The team considered three other explanations for the lack of studies: that understudied genes don’t turn up in the genomic surveys as ‘hits’ related to traits or diseases; that study authors fail to highlight the understudied genes; or that authors of follow-up papers fail to study understudied genes that genomic papers have highlighted. By analysing 909 genome-wide surveys collected from 4 study databases and thousands of papers on specific genes that cited those surveys, the authors found support for the second hypothesis: of 18,295 genetic hits identified in 148 surveys of gene-expression data included in the analysis, just 161 were mentioned in the study title or abstract. Those that were mentioned tended to be already well studied in the literature.

The authors then asked why authors of genomics studies might choose to highlight certain genes over others. One reason, they found, was the availability of research reagents specific to those genes. Another was the number of existing papers on the genes. It’s a self-reinforcing loop, says Reese Richardson, a biologist at Northwestern University and a co-author of the paper. If not many people study a gene, others might not develop the tools to study it, so it remains unstudied.

Some genes might also be understudied for sociological reasons, says Freeman. “There’s this tension between wanting to be pioneers and explorers, and on the other hand, feeling safe in little social groups where you get recognition and kudos, and you’re confident that your paper will be reviewed by a buddy of yours who works on something similar,” he says. Intriguingly, the Northwestern researchers found that papers on understudied genes receive more citations than other papers.

Users of FMUG — which is available for Windows, macOS and iOS — import a list of genes and then can apply any of about 300 filters to highlight, say, genes with fewer than a certain number of associated papers. Other filters include the existence of certain tools for studying the genes, or the availability of a mouse homologue. “With a few minutes of work, you might find something that you are able to study that others are not,” Stoeger says.

Researchers at the University of Copenhagen used FMUG to show that extremely compact ‘intrinsically disordered’ proteins tend to be understudied relative to those with more common characteristics4. “I found the tool useful simply because it enables us to highlight these kinds of disparities,” Giulio Tesei, one of the paper’s co-authors, says.

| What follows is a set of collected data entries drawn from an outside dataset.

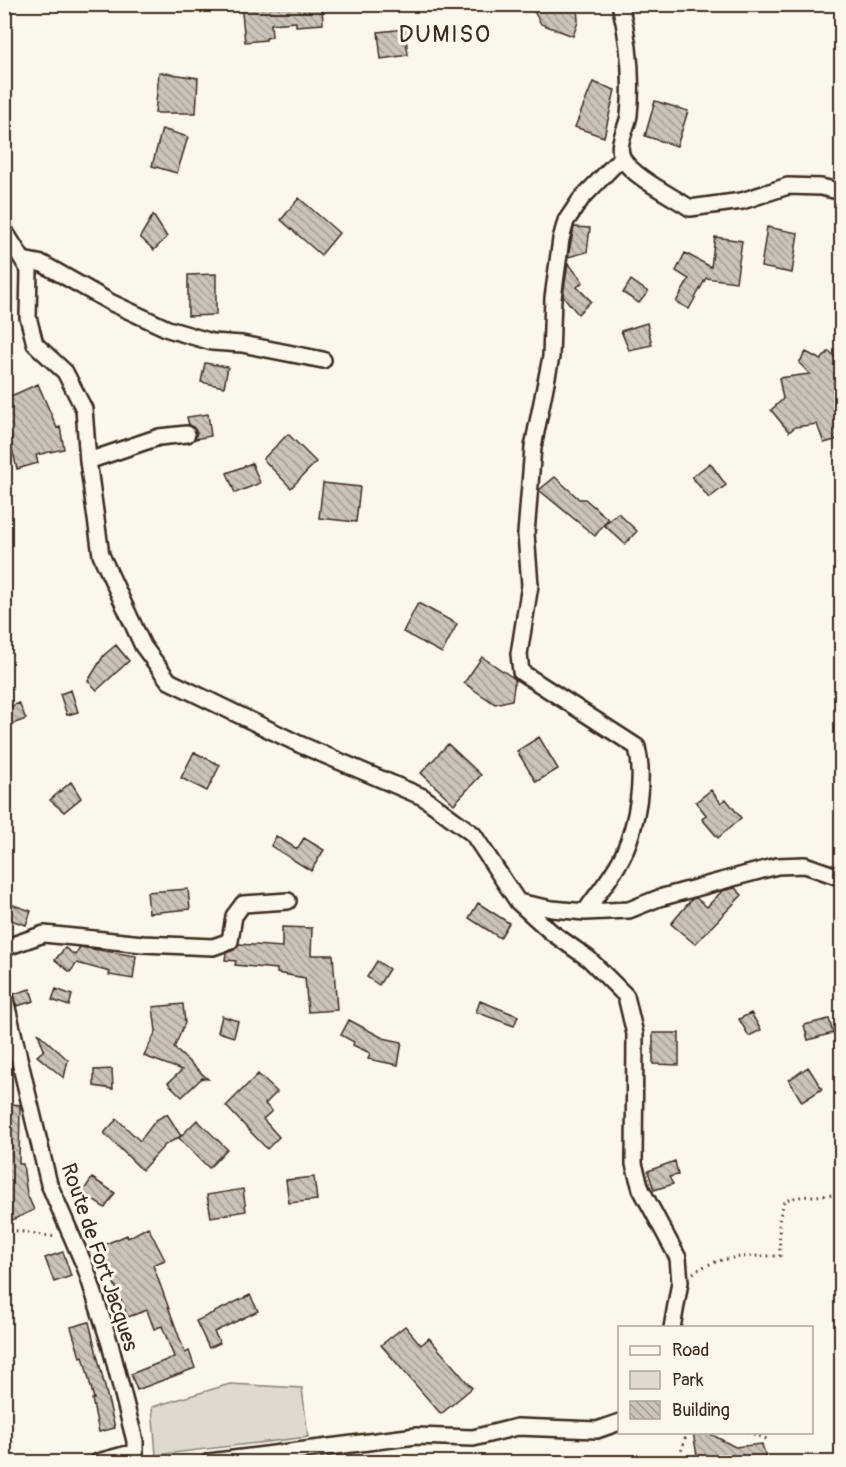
<svg xmlns="http://www.w3.org/2000/svg" width="846" height="1467" font-family="Pangolin,sans-serif">
  <defs>
    <pattern id="building-back-hatch" width="6" height="6" patternUnits="userSpaceOnUse" patternTransform="scale(1.5)"><rect width="6" height="6" fill="#ccc4b9"/><path d="M-1 5l2 2M0 0l6 6M5-1l2 2" fill="none" stroke="#a79f96"/></pattern>
  </defs>
  <rect width="100%" height="100%" fill="#fbf7ec"/>
  <filter id="ink" filterUnits="userSpaceOnUse"><feTurbulence type="fractalNoise" baseFrequency=".0167" numOctaves="2"/><feDisplacementMap in="SourceGraphic" scale="12" xChannelSelector="R" yChannelSelector="G"/><feConvolveMatrix kernelMatrix="1 2 1 2 8 2 1 2 1" color-interpolation-filters="sRGB"/></filter>
  <g filter="url(#ink)">
    <!-- green -->
    <path fill="#dfd9ce" stroke="#8d8276" stroke-width="1.5" d="M230,1384l72,4 6,49 -152,18 -4,-48z"/>
    <!-- building -->
    <path fill="url(#building-back-hatch)" stroke="#3b2a1e" stroke-width="1.5" d="M241,4h81l1,20 -27,2v-4l-25,2 1,13 -6,1v2l-21,2z
      M530,4h47l1,18 -5,14 -32,-12z
      M405,29l3,26 -27,4 -3,-27z
      M159,72l39,6 -2,35h-41z
      M593,82l22,8 -11,47 -29,-10z
      M655,101l33,10 -11,35 -32,-10z
      M162,129l26,8 -11,36 -25,-7z
      M299,198l40,35 -18,22 -40,-35z
      M153,215l14,22 -13,13 -14,-13z
      M574,227l16,1 -3,24 -19,5z
      M767,227l31,6 -6,40 -31,-6z
      M715,237l27,4 -6,41 -30,-4 -17,31 -13,-7 13,-23 -13,-8 9,-18 26,14z
      M568,263l15,19 -6,5 14,14 -13,13 -15,-18z
      M216,274v41l-28,1v-41z
      M631,280l17,12 -9,11 -16,-10z
      M647,323l5,22 -23,5 -8,-19z
      M829,351l13,12v75l-18,5 -7,-19 -22,3 -6,5 -18,-22 12,-11 -4,-21 31,-4 -11,-11 7,-11 15,8z
      M205,363l23,4 -4,20 -23,-5z
      M38,384l19,44 3,-1 4,22 -28,6 2,8 -21,6 -7,-29 2,-1 -8,-17v-23z
      M208,414l3,22 -16,3 2,-7 -8,-7 -2,-8z
      M288,434l28,28 -25,26 -28,-29z
      M252,463l8,20 -25,10 -8,-20z
      M710,463l16,22 -17,13 -17,-21z
      M555,477l24,22h6l23,20 -13,17 -56,-46z
      M323,483l37,4 -4,35 -37,-4z
      M618,513l19,18 -12,13 -21,-19z
      M418,603l39,21 -15,29 -39,-21z
      M116,645l13,16 -32,29 -9,-9 16,-26z
      M482,657l33,22 -3,21 -17,4 -31,-21z
      M71,690l7,22 -11,3 -7,-21z
      M19,703l7,16 -22,8v-18z
      M539,737l19,32 -22,13 -19,-31z
      M448,744l33,31 -27,29 -33,-31z
      M194,752l26,13 -13,26 -26,-13z
      M71,782l10,16 -17,14 -14,-12z
      M711,790l10,13 5,-4 15,19 -23,20 -16,-19 4,-4 -10,-13z
      M276,836l21,13 7,-11 20,12 -13,21 -40,-25z
      M735,888l7,7 -47,49 -24,-20 21,-25 4,-1 11,9 15,-16z
      M188,889l2,20 -41,4 -2,-21z
      M4,902l27,9 -5,14 -22,-7z
      M478,903l31,20 -9,15 -31,-20z
      M282,927l30,1 -1,27h22l4,55 -29,2 -3,-34 -28,-5v-4l-42,-4 1,-4 -11,-1 1,-7 8,-3 5,-6 43,3z
      M80,947l56,9 -3,23 -24,-4 1,-3 -33,-9 -7,9 -15,-12 10,-12 10,7z
      M377,961l12,8 -10,16 -12,-8z
      M30,989l4,12 -17,5 -3,-12z
      M56,989l16,6 -3,11 -17,-6z
      M480,1001l38,15 -4,10 -38,-14z
      M183,1004l2,19 -11,25 34,31 -6,-1 -20,19 -14,-14 14,-13 -38,-14 12,-25 -3,-24z
      M751,1013l10,17 -12,6 -10,-17z
      M222,1016l16,5 -4,16 -16,-5z
      M829,1019l4,14 -25,7 -4,-15z
      M349,1020l34,18 19,4 -4,23 -30,-6 2,-6 -17,-8 1,-3 -13,-7z
      M38,1033l30,27 -4,18 -27,-22 7,-6z
      M653,1033h26v32l-26,-1z
      M808,1067l14,22 -20,13 -13,-22z
      M112,1069l1,20 -19,-3v-16z
      M258,1074l19,18 -12,12 7,7 -9,8 16,18 -12,12 -41,-43z
      M4,1103l16,2 -1,59h4l4,30 7,16 -24,11 -6,-14z
      M167,1114l14,22 -16,9 -23,25 -38,-37 13,-14 23,22 16,-21z
      M197,1120l30,29 -18,19 -30,-30z
      M675,1161l3,14 -9,2 4,7 -19,6 -6,-19z
      M314,1177l3,23 -28,3 -3,-23z
      M92,1178l23,15 -10,15 -23,-15z
      M243,1189l3,22 -35,6 -4,-22z
      M148,1227l17,33 -12,5 32,88 4,-2 6,17 -58,22 -6,-16 43,-17 -12,-31 -8,3 -7,-19 -19,7 -29,-70 28,-12 1,3z
      M63,1252l8,24 -17,6 -9,-24z
      M250,1295l8,16 -44,21 6,11 -11,5 -13,-27z
      M89,1322l26,106 -16,4 -7,-33h2l-11,-43 -3,1 -9,-30z
      M405,1326l16,19 8,-7 43,50 -31,26 -60,-69z
      M693,1432h14l28,15 27,-3 5,18h-69z"/>
    <g fill="none" stroke-linecap="round" stroke-linejoin="round">
      <defs>
        <path id="minor" d="M620,4c9,37 13,73 9,111 -2,14 -14,30 -6,44 10,18 49,37 67,49l52,-7 46,-15 33,1 21,5
          M4,230l25,40 -1,47 7,27 30,28 19,37 4,52 13,94 42,91 26,35 130,63 124,53 50,37 45,68 33,30 38,27 37,37 9,38 -1,130 7,25 37,69 2,24 -8,46
          M23,260l20,4 67,38 58,27 44,13 30,2 81,16
          M88,461l71,-24 28,-3
          M518,902l34,7 33,3 44,-2 30,-12 118,-32 28,-1 37,13
          M585,912c12,-18 30,-38 39,-59 13,-30 21,-74 13,-106l-116,-75 -2,-18 11,-69 -4,-51 7,-87 18,-90 2,-59 8,-59 5,-18 15,-22 41,-42
          M4,948l40,-14 99,10 70,3 17,-6 4,-25 9,-12 45,-3
          M4,995l45,189 37,85 24,75 25,97v21
          M98,1462l37,-10
          M209,1462l207,-26 57,2 44,-11 80,3 23,-8"/>
      </defs>
      <!-- minor casing -->
      <use href="#minor" stroke="#3b2a1e" stroke-width="20"/>
      <!-- path -->
      <path stroke="#3b2a1e" stroke-width="3" stroke-dasharray="1.5 4.5" stroke-linecap="butt" d="M4,1229l52,8
        M693,1273c26,-18 55,-17 87,-17l-1,-35 5,-20c14,-7 40,-4 58,-7
        M748,1432l19,7
        M540,1462h1
        M678,1462l9,-30"/>
      <!-- minor -->
      <use href="#minor" stroke="#fbf7ec" stroke-width="15"/>
    </g>
  </g>
  <g text-anchor="middle" stroke-width="6" stroke-linejoin="round" paint-order="stroke">
    <!-- street labels -->
    <g font-size="21" fill="#3b2a1e" stroke="#fbf7ec">
      <text transform="translate(100 1257) rotate(71)" y="7">Route de Fort Jacques</text>
    </g>
    <!-- quarter labels -->
    <g font-size="24" letter-spacing="1.5" fill="#3b2a1e" stroke="#fbf7ec">
      <text x="445" y="42">DUMISO</text>
    </g>
  </g>
  <!-- margin -->
  <rect width="846" height="1467" fill="none" stroke="#fbf7ec" stroke-width="24"/>
  <rect x="12" y="12" width="822" height="1443" fill="none" stroke="#3b2a1e" stroke-width="2" filter="url(#ink)"/>
  <!-- legend -->
  <rect x="618" y="1326" width="195" height="108" fill="#fbf7ec" stroke="#aea59a" stroke-width="1.5"/>
  <rect x="630" y="1346" width="30" height="9" fill="#fbf7ec" stroke="#aea59a" stroke-width="1.5"/>
  <text x="672" y="1356" font-size="18" fill="#3b2a1e">Road</text>
  <rect x="630" y="1371" width="30" height="18" fill="#dfd9ce" stroke="#aea59a" stroke-width="1.5"/>
  <text x="672" y="1386" font-size="18" fill="#3b2a1e">Park</text>
  <rect x="630" y="1401" width="30" height="18" fill="url(#building-back-hatch)" stroke="#aea59a" stroke-width="1.5"/>
  <text x="672" y="1416" font-size="18" fill="#3b2a1e">Building</text>
</svg>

And this month, researchers posted a paper5 on the bioRxiv preprint server highlighting understudied genes in the roundworm, Caenorhabditis elegans. The authors compiled 432 tables from 112 papers listing genes that silence RNA in the roundworm, then listed the genes from those tables that didn’t appear often (fewer than 10 times) in the main text of the 112 articles or other papers.

Freeman says that beyond their practical benefits, such tools are valuable because they raise awareness of blind spots in the published literature. There’s a high cost to such neglect, he says: understudied genes can have key roles in fundamental biology, disease aetiology and drug discovery. And for budding researchers, there’s another benefit, he adds. In establishing a research group, scientists need to identify a topic to call their own. “The big challenge is, how do I find my own niche?”